Ariano - Estão comprometendo o público brasileiro com livros de segunda ordem. Se houvesse uma ajuda do poder público e da mídia para divulgar nossos autores, o povo leria. Já tivemos grandes autores brasileiros que foram muito lidos. Eu nem li Harry Potter, mas não gostei. As crianças deveriam estar lendo Monteiro Lobato. Eu ia bem na escola e ganhei uma coleção completa de Monteiro Lobato da minha mãe. Aquilo me influenciou para sempre. Como Lobato, eu também usei personagens para dar vazão a um lado irreverente, o João Grilo. Sempre que eu vejo Emília eu me lembro do João Grilo. Tem que editar livros nossos, publicar, divulgar. Um país não vive quando a juventude só tem acesso a valores de outros povos.

Época - Mas as editoras acham que o povo não compra...

Ariano - Eu tinha um amigo, o Capiba, que dizia que as pessoas diziam que cachorro só gosta de osso porque só dão osso ao cachorro. Dá filé para o cachorro para você ver. Se só dão osso, como eles vão gostar de filé? Não estão deixando a juventude brasileira ter acesso ao filé.

Época - O senhor fez campanha pela reeleição de Lula. O mensalão não o desanimou?

Ariano - Não sou político, mas sempre fui de esquerda. Tenho que ajudar aquele que eu acho que pode ajudar o Brasil. O Lula tem a sabedoria popular para enfrentar as dificuldades. O Lula tem uma coisa de Sancho Pança, de Cervantes.

Época - Mas Sancho não era um ingênuo bobalhão?

Ariano - Tanto Lula quanto Sancho precisam ser reavaliados. Acho que no futuro, quando fizerem um balanço de tudo, eles serão.

Época - Por falar em balanço, tem gente que aproveita aniversário para fazer um balanço da vida até ali. Qual é o seu?

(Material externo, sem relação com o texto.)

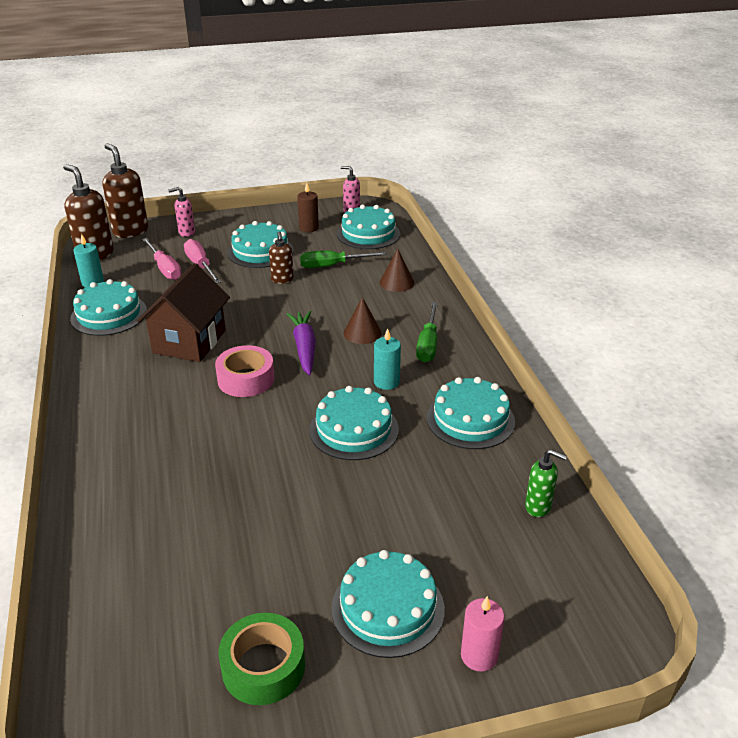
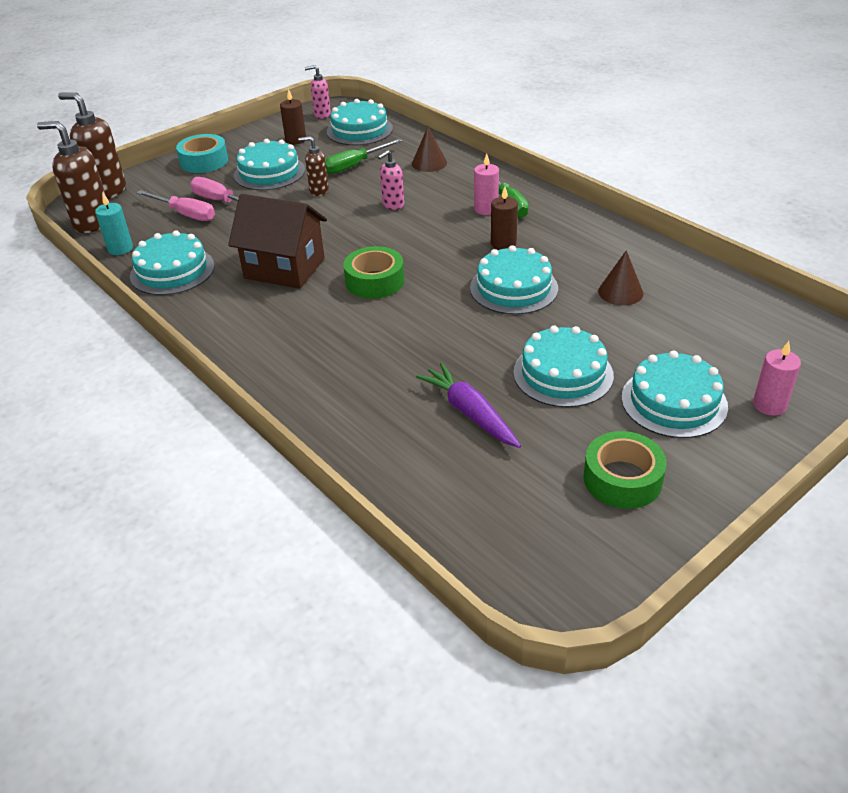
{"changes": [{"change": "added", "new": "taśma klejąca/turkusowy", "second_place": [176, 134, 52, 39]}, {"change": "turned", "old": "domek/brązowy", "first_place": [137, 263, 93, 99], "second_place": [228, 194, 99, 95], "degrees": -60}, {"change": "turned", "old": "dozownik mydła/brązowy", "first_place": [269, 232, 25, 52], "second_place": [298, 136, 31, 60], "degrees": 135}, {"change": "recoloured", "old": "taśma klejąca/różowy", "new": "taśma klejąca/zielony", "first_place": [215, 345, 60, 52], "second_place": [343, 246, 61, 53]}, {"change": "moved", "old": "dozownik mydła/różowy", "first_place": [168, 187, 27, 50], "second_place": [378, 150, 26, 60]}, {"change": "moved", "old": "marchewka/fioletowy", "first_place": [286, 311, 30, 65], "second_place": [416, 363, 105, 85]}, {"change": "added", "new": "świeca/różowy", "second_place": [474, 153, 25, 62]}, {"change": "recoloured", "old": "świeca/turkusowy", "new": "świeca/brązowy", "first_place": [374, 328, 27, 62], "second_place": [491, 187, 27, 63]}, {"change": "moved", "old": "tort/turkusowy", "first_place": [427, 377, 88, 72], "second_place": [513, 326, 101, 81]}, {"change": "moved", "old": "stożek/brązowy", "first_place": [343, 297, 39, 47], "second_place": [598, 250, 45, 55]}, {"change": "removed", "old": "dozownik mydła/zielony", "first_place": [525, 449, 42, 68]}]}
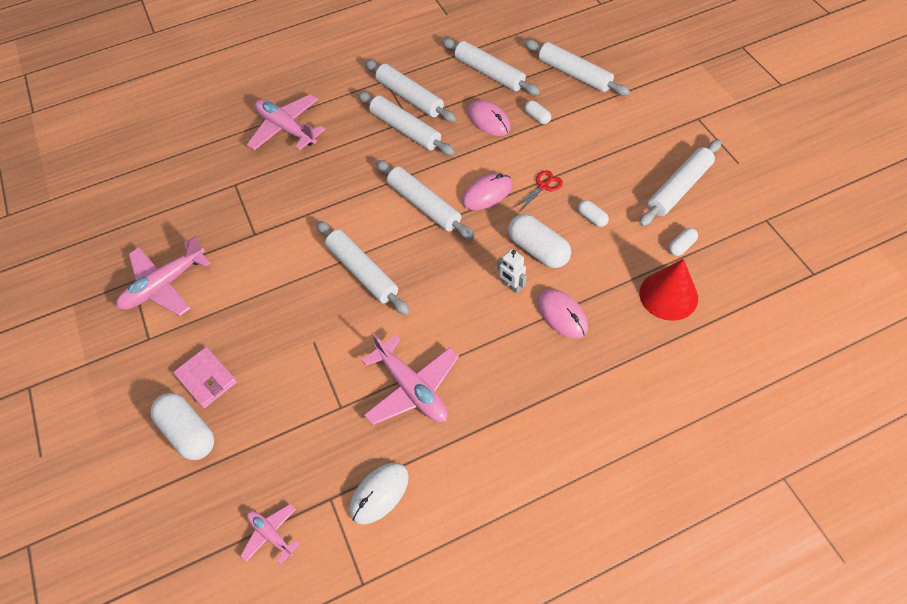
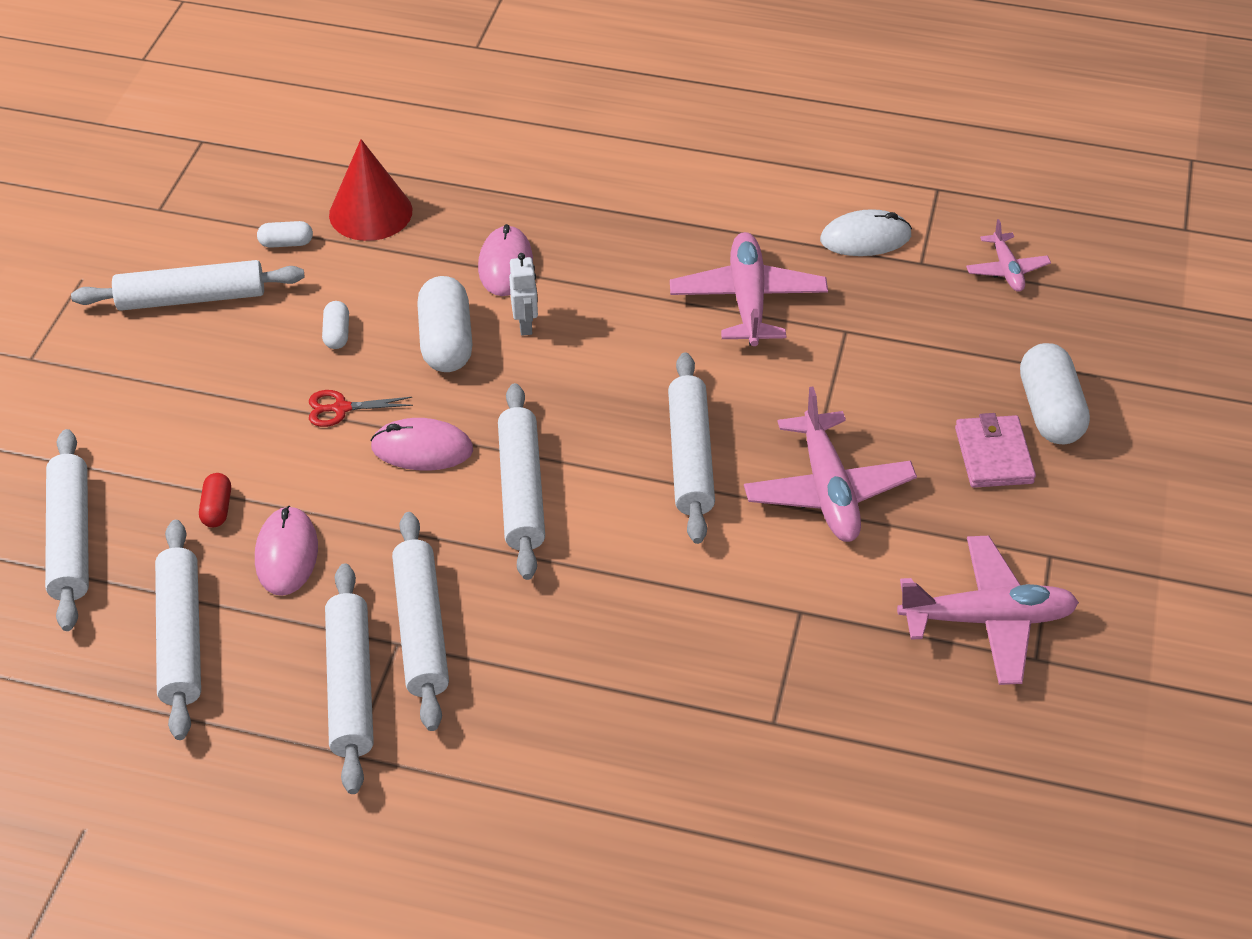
{"changes": [{"change": "recoloured", "old": "kapsułka/biały", "new": "kapsułka/czerwony", "first_place": [525, 100, 26, 24], "second_place": [199, 473, 32, 55]}, {"change": "moved", "old": "samolot/różowy", "first_place": [247, 94, 78, 57], "second_place": [744, 387, 173, 155]}]}
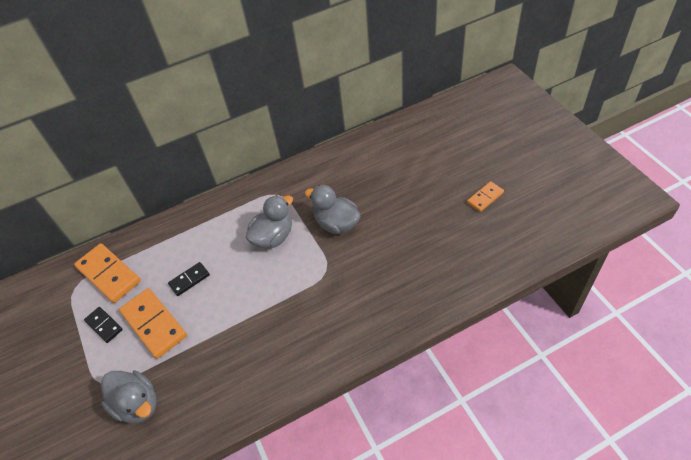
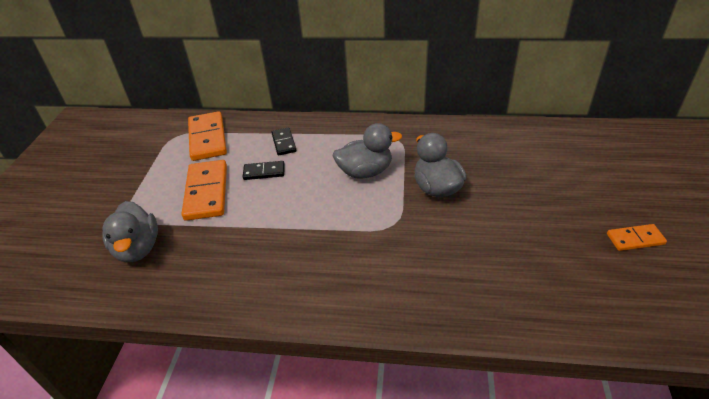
{"changes": [{"change": "moved", "old": "kostka domina/czarny", "first_place": [84, 307, 39, 36], "second_place": [271, 128, 25, 27]}]}
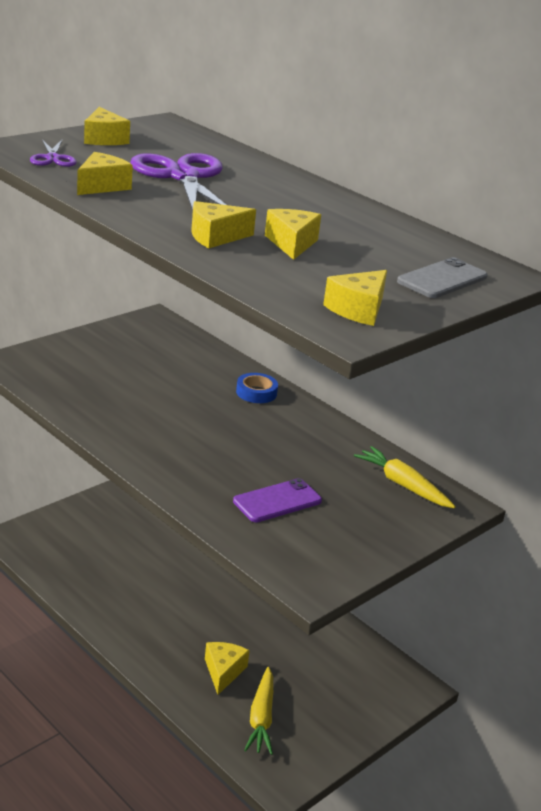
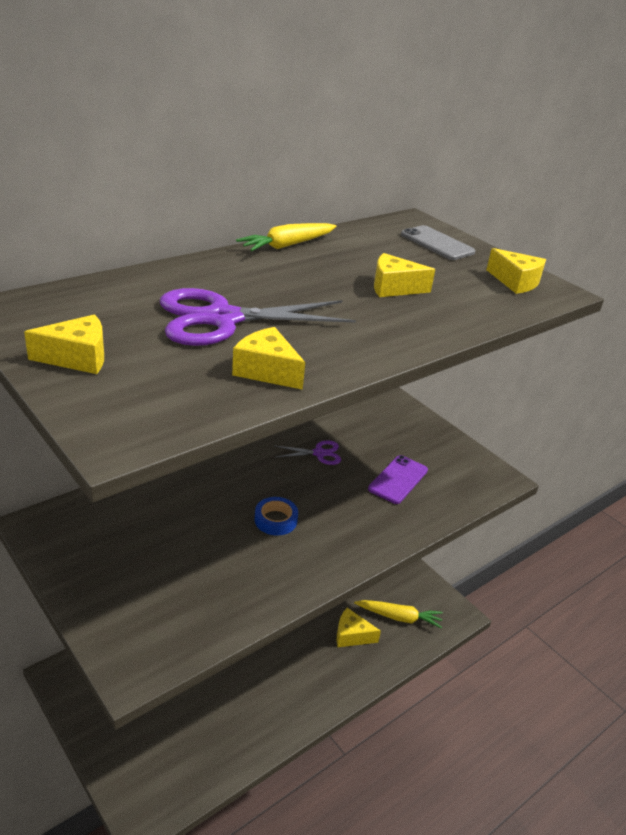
{"changes": [{"change": "moved", "old": "marchewka/żółty", "first_place": [354, 446, 102, 62], "second_place": [236, 223, 100, 28]}, {"change": "moved", "old": "taśma klejąca/niebieski", "first_place": [236, 373, 42, 30], "second_place": [255, 497, 43, 38]}, {"change": "moved", "old": "nożyczki/fioletowy", "first_place": [30, 140, 47, 27], "second_place": [275, 440, 66, 25]}, {"change": "turned", "old": "telefon/fioletowy", "first_place": [233, 478, 89, 44], "second_place": [368, 455, 60, 49], "degrees": 60}, {"change": "removed", "old": "ser/żółty", "first_place": [191, 201, 65, 47]}]}
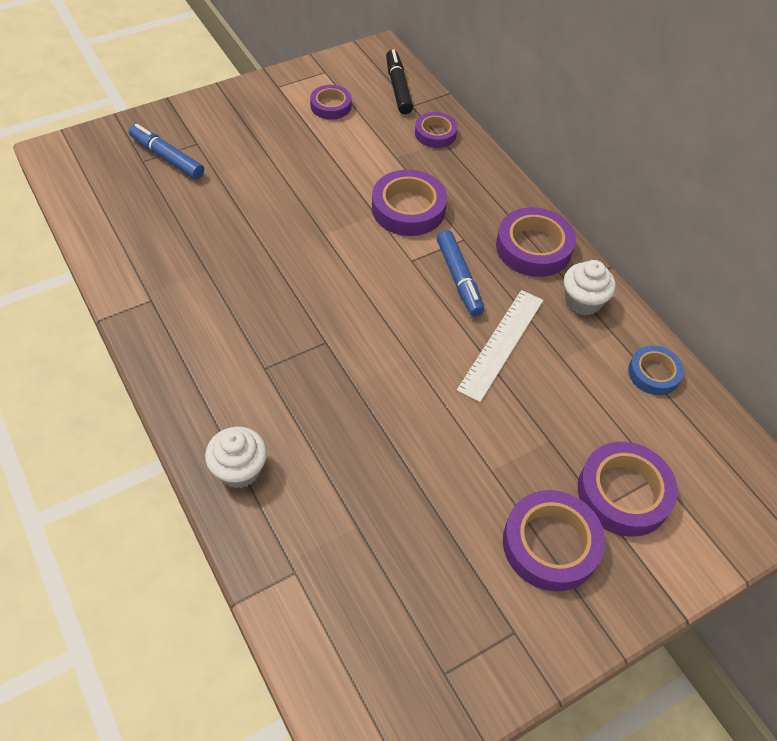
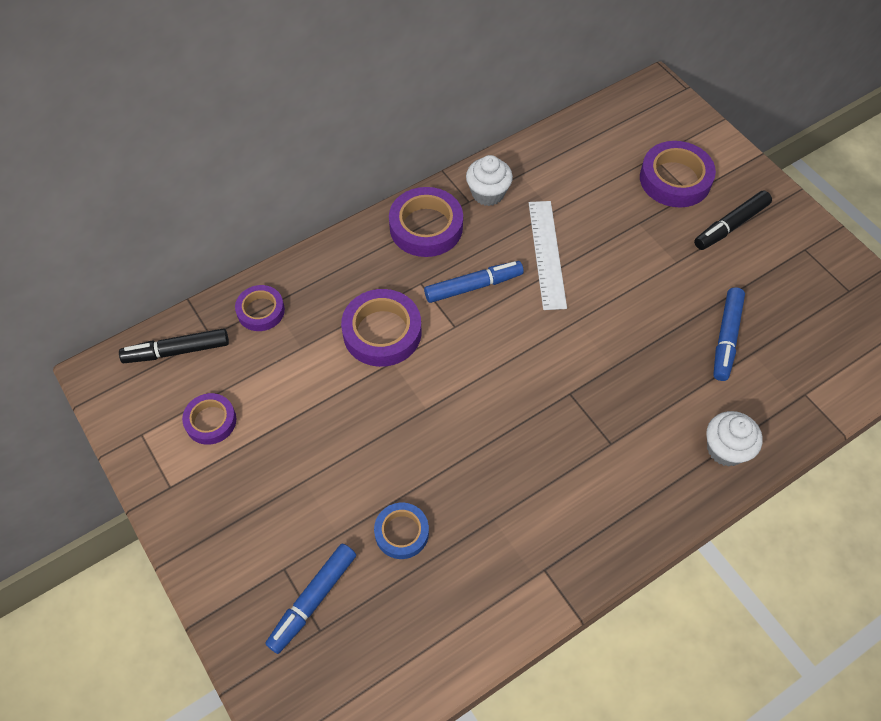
{"changes": [{"change": "moved", "old": "taśma klejąca/niebieski", "first_place": [628, 346, 56, 49], "second_place": [374, 503, 55, 56]}, {"change": "turned", "old": "linijka/biały", "first_place": [457, 290, 86, 112], "second_place": [529, 201, 38, 109], "degrees": 60}, {"change": "replaced", "old": "taśma klejąca/fioletowy", "new": "flamaster/czarny", "first_place": [503, 490, 102, 101], "second_place": [694, 190, 78, 60]}, {"change": "added", "new": "flamaster/niebieski", "second_place": [713, 287, 32, 94]}]}
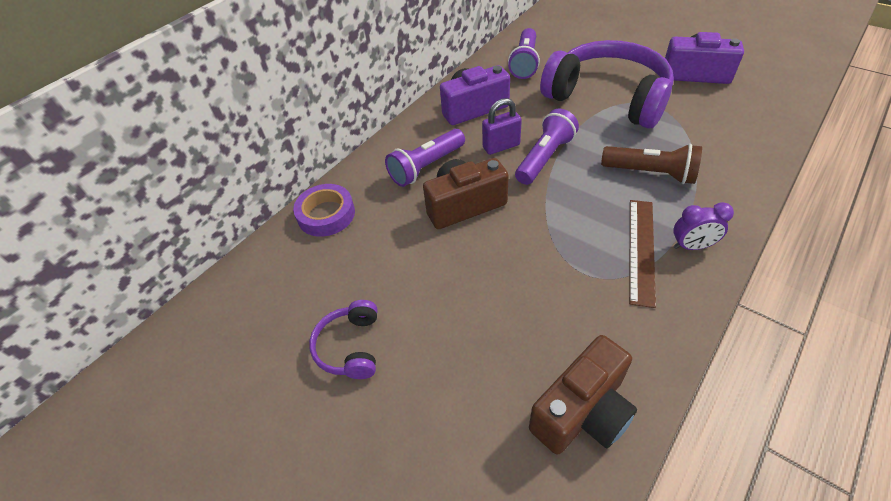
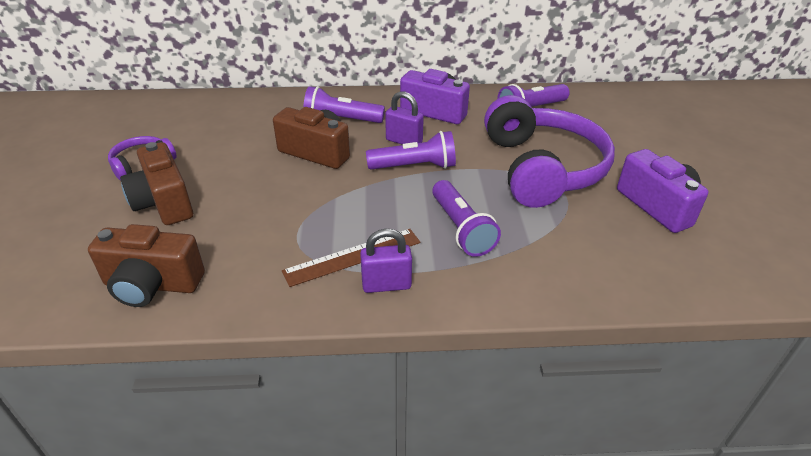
{"changes": [{"change": "added", "new": "aparat fotograficzny/brązowy", "second_place": [120, 142, 73, 83]}, {"change": "replaced", "old": "budzik/fioletowy", "new": "kłódka/fioletowy", "first_place": [673, 202, 61, 48], "second_place": [360, 229, 52, 64]}, {"change": "recoloured", "old": "latarka/brązowy", "new": "latarka/fioletowy", "first_place": [601, 144, 101, 40], "second_place": [432, 180, 69, 77]}, {"change": "removed", "old": "taśma klejąca/fioletowy", "first_place": [293, 184, 62, 53]}]}
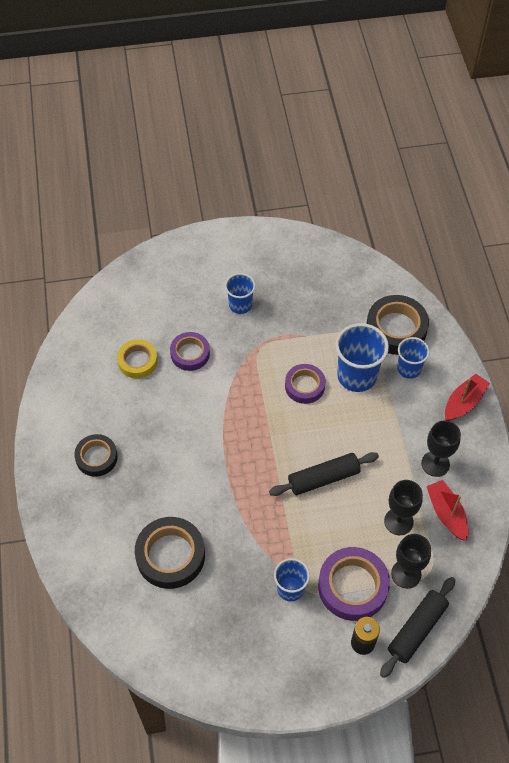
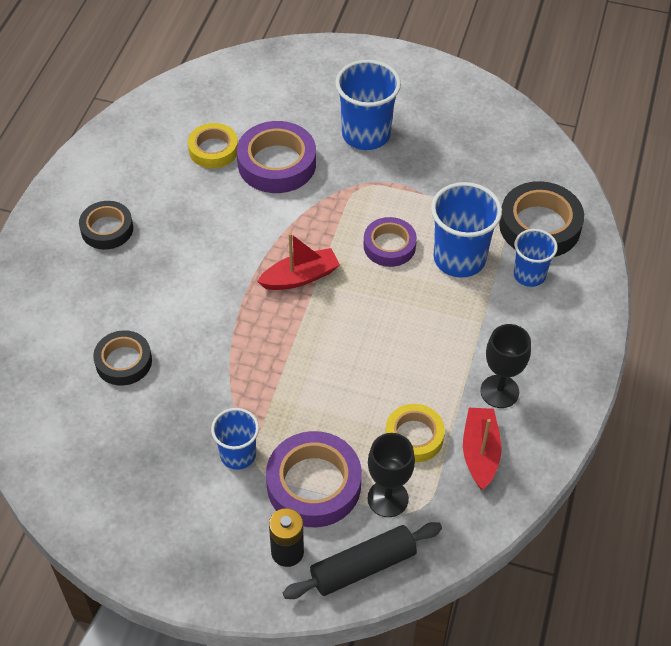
{"changes": [{"change": "resized", "old": "taśma klejąca/czarny", "first_place": [135, 517, 70, 72], "second_place": [93, 330, 59, 56], "factor": 0.64}, {"change": "resized", "old": "taśma klejąca/fioletowy", "first_place": [170, 332, 40, 39], "second_place": [237, 121, 79, 72], "factor": 1.57}, {"change": "moved", "old": "łódka/czerwony", "first_place": [445, 374, 45, 47], "second_place": [257, 233, 83, 57]}, {"change": "resized", "old": "szklanka/niebieski", "first_place": [225, 273, 30, 41], "second_place": [335, 60, 66, 90], "factor": 1.63}, {"change": "replaced", "old": "kielich/czarny", "new": "taśma klejąca/żółty", "first_place": [384, 480, 39, 55], "second_place": [385, 404, 60, 59]}, {"change": "removed", "old": "wałek do ciasta/czarny", "first_place": [269, 452, 110, 44]}]}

Ariano - Não tem muita diferença entre fazer 70 e 80 anos, tem vantagens e desvantagens. Se por um lado você tem mais experiência e não tem mais aquela urgência, também está mais perto da morte. Eu chego aos 80 bem humorado e animoso. A vida me deu muitos golpes, mas eu segui de cabeça erguida. Tem um causo que eu conto de dois artistas de um artista de circo que ia fazer papel de santo. O dono do circo disse a ele que o leão correria atrás dele e ele cairia. O leão ia chegar perto dele, cheirar e perceber que ele era um santo e que por isso não ia matá-lo. O dono pergunta ao artista: "O Senhor entendeu?". O artista responde: "Entender, eu entendi. Só não sei se o leão entendeu". No Nordeste, a gente chama a morte de Caetana. Eu não gosto dela não. Eu não pretendo morrer. Toda morte tem um componente de suicídio e eu não me rendo não. Essa é minha teoria. É aquela história do leão. Não sei se dona Caetana vai entender também.